(Revision tracking records)

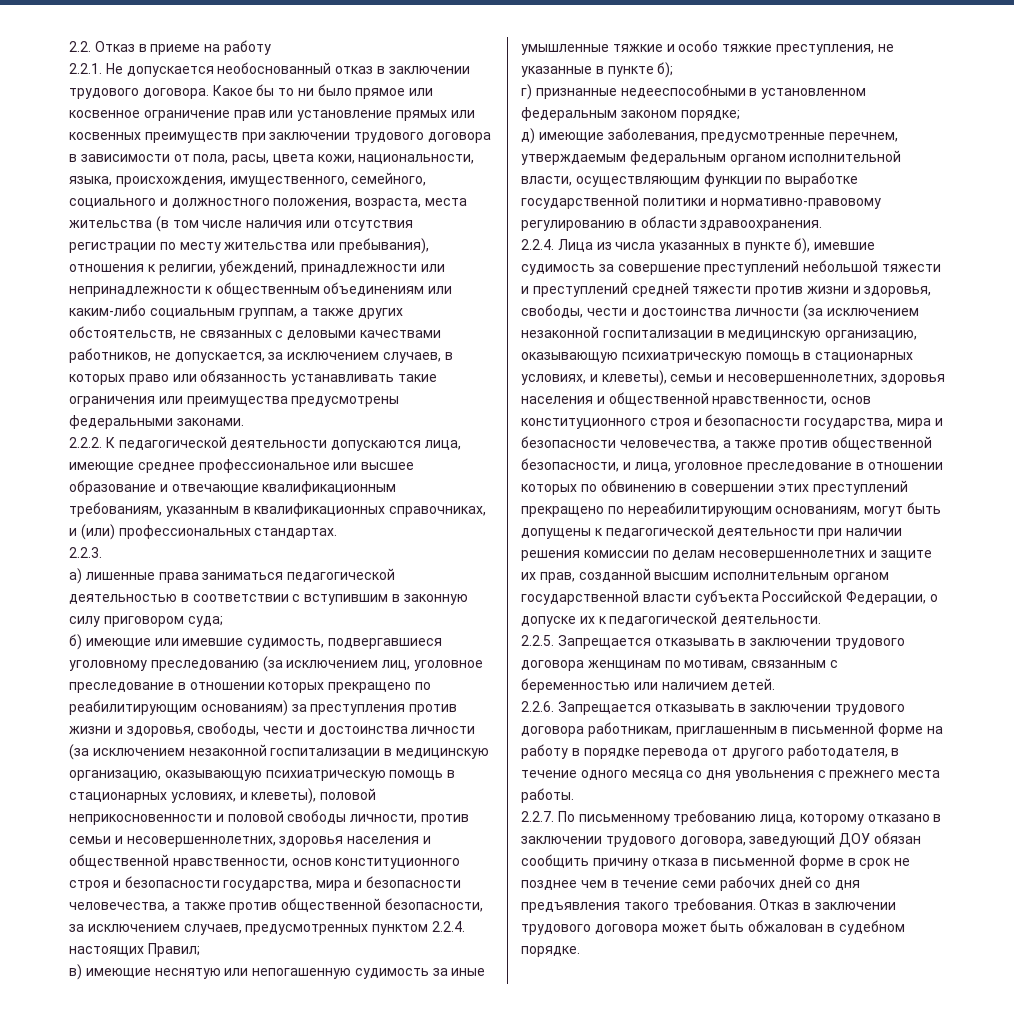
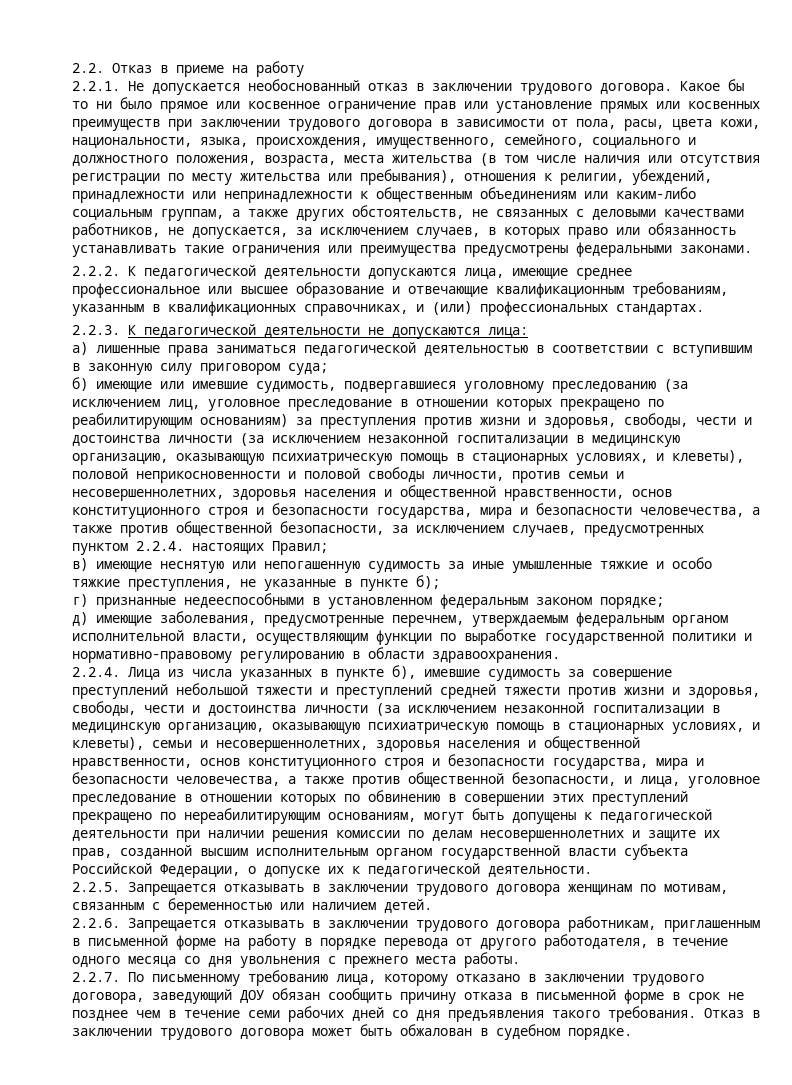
(102, 552) none -> [128,324,528,339] К педагогической деятельности не допускаются лица:

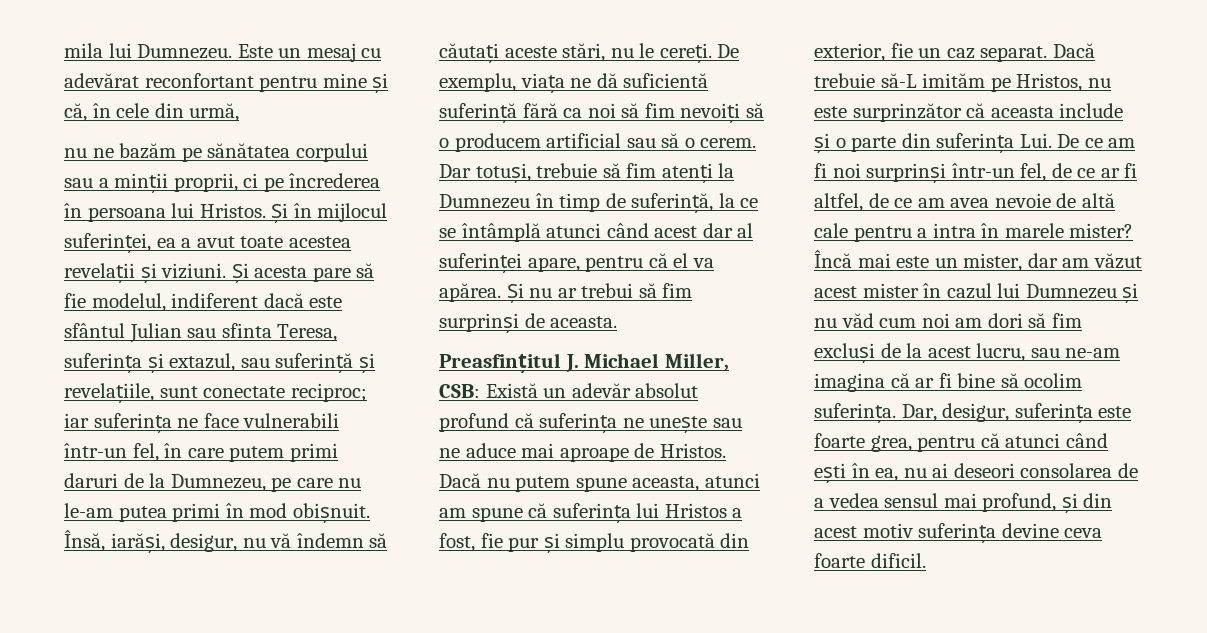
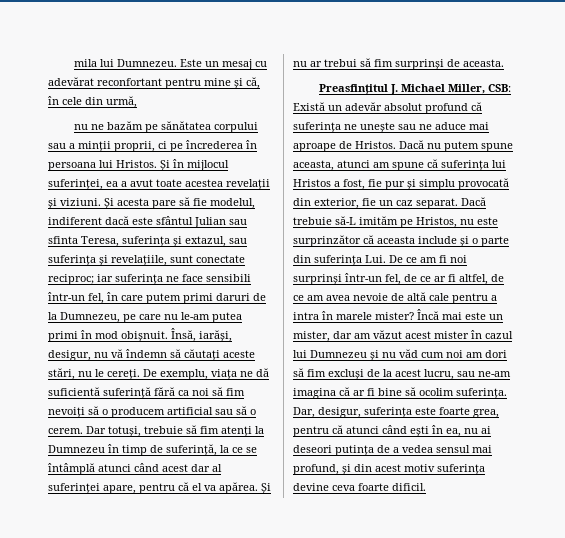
[275,353,354,373] suferință -> [48,255,96,265] suferința
[243,413,340,428] vulnerabili -> [206,274,251,282] sensibili
[1020,463,1113,478] consolarea -> [335,445,374,456] putința

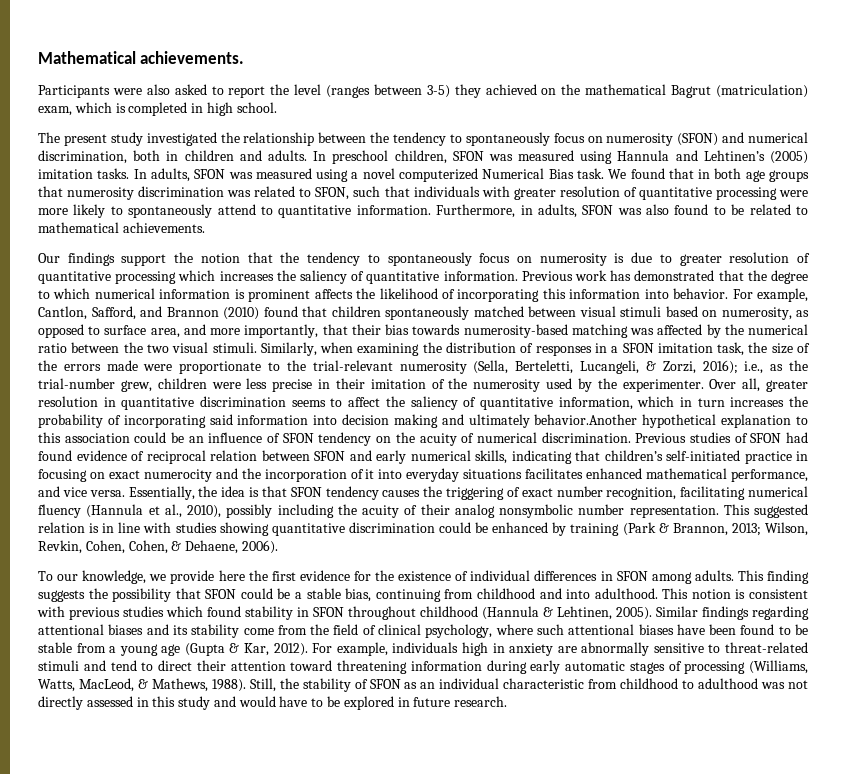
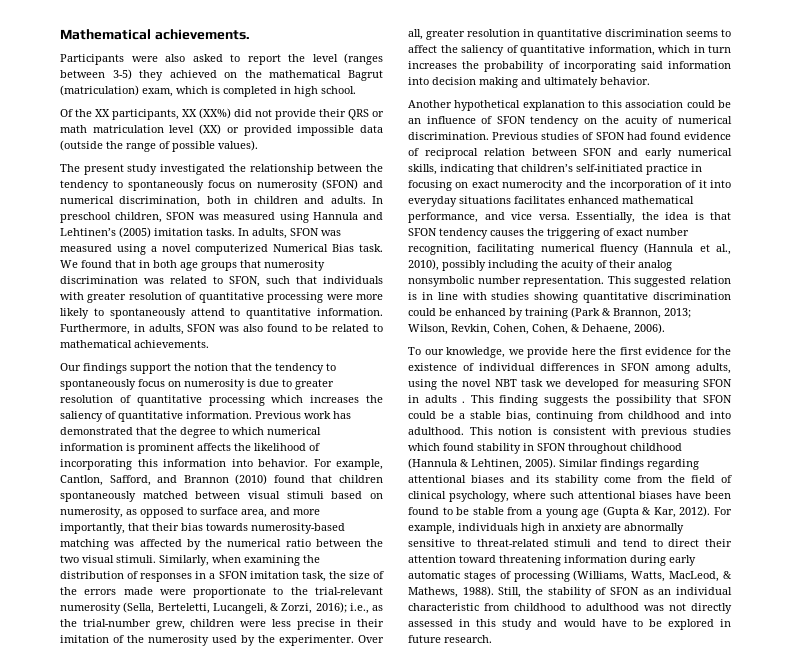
(277, 107) none -> [60,108,384,120] [60,124,384,136] [60,140,258,152] // Of the XX participants, XX (XX%) did not provide their QRS or math matriculation level (XX) or provided impossible data (outside the range of possible values).
[534,414,638,425] behavior.Another -> [600,77,650,85] [408,100,452,108] behavior. // Another
[694,570,734,581] adults. -> [696,363,731,374] [408,379,732,390] [408,395,466,403] adults, using the novel NBT task we developed for measuring SFON in adults .

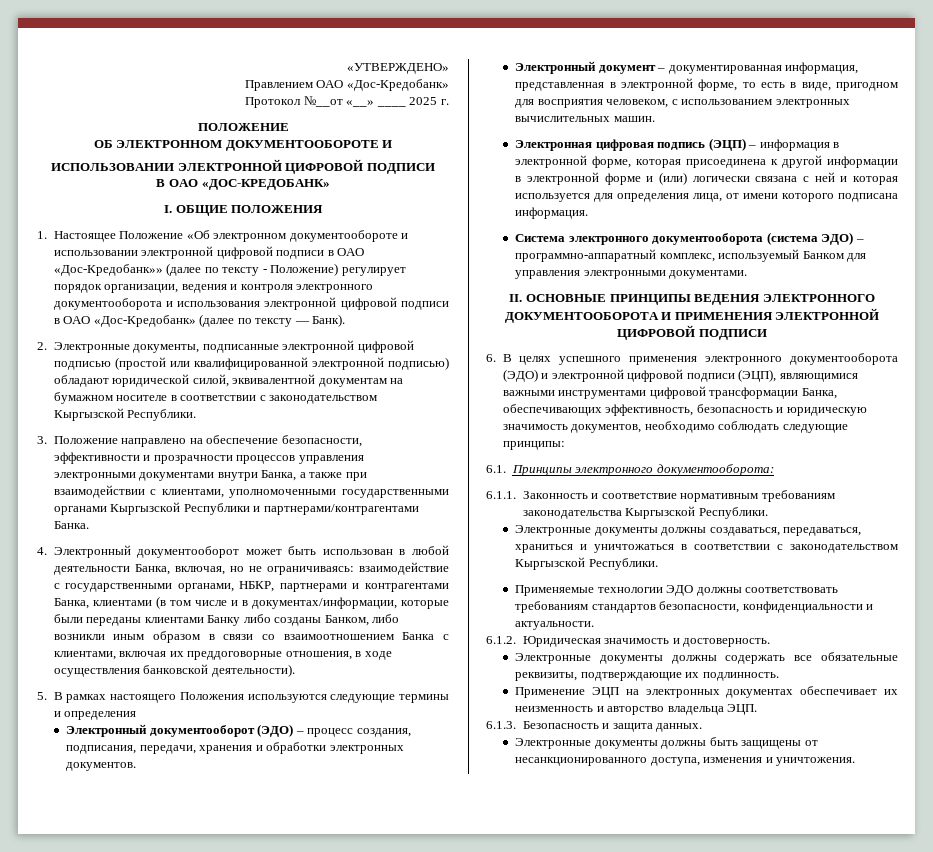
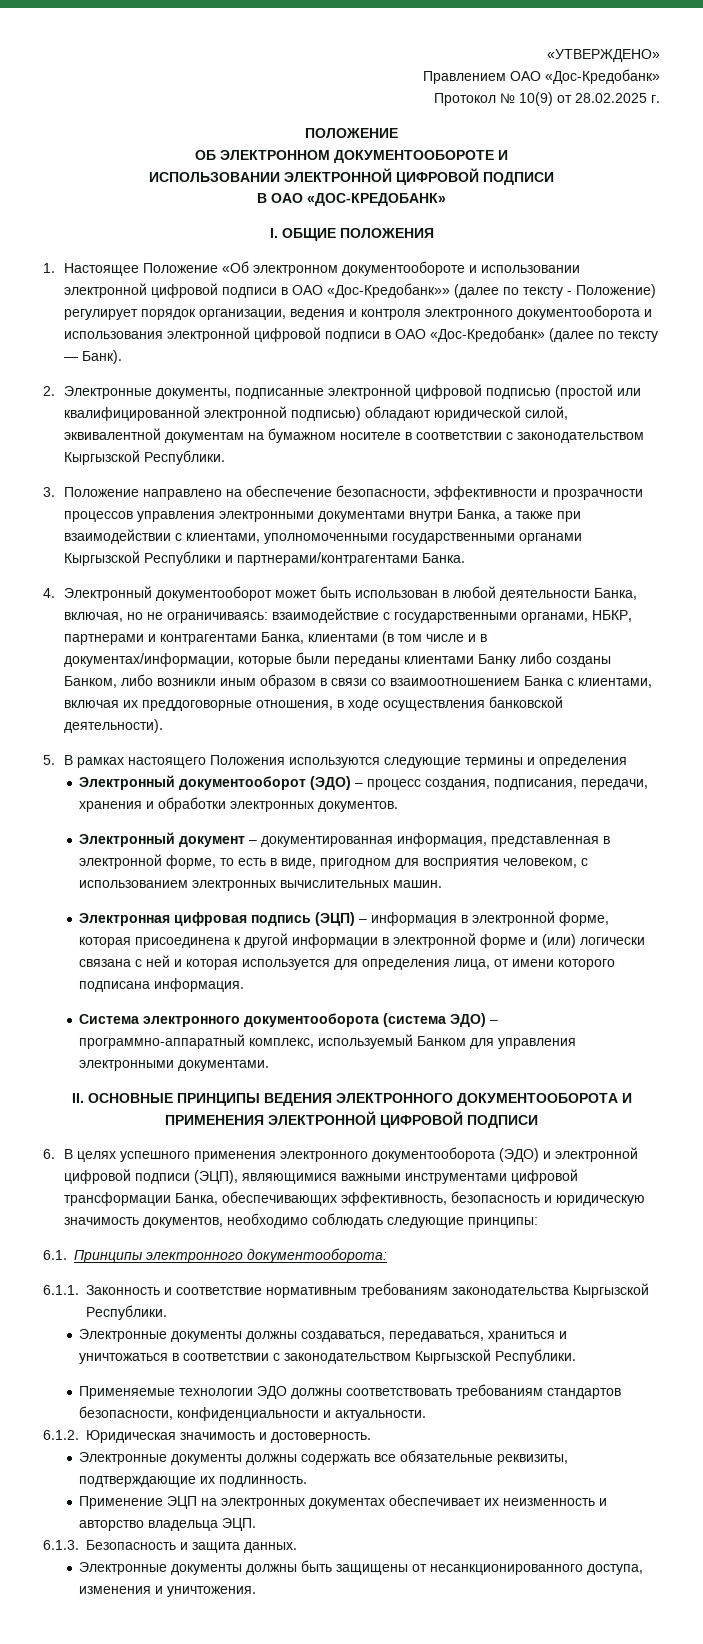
[303,96,406,107] [409,97,438,105] №__от «__» ____ 2025 -> [500,92,647,106] № 10(9) от 28.02.2025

### WORK INSTRUCTIONS
Pictures are not part of the copy. Return every record exactly.

### RESULT OF THIS TASK
(102, 552) none -> [128,324,528,339] К педагогической деятельности не допускаются лица:

[275,353,354,373] suferință -> [48,255,96,265] suferința
[243,413,340,428] vulnerabili -> [206,274,251,282] sensibili
[1020,463,1113,478] consolarea -> [335,445,374,456] putința

(277, 107) none -> [60,108,384,120] [60,124,384,136] [60,140,258,152] // Of the XX participants, XX (XX%) did not provide their QRS or math matriculation level (XX) or provided impossible data (outside the range of possible values).
[534,414,638,425] behavior.Another -> [600,77,650,85] [408,100,452,108] behavior. // Another
[694,570,734,581] adults. -> [696,363,731,374] [408,379,732,390] [408,395,466,403] adults, using the novel NBT task we developed for measuring SFON in adults .

[303,96,406,107] [409,97,438,105] №__от «__» ____ 2025 -> [500,92,647,106] № 10(9) от 28.02.2025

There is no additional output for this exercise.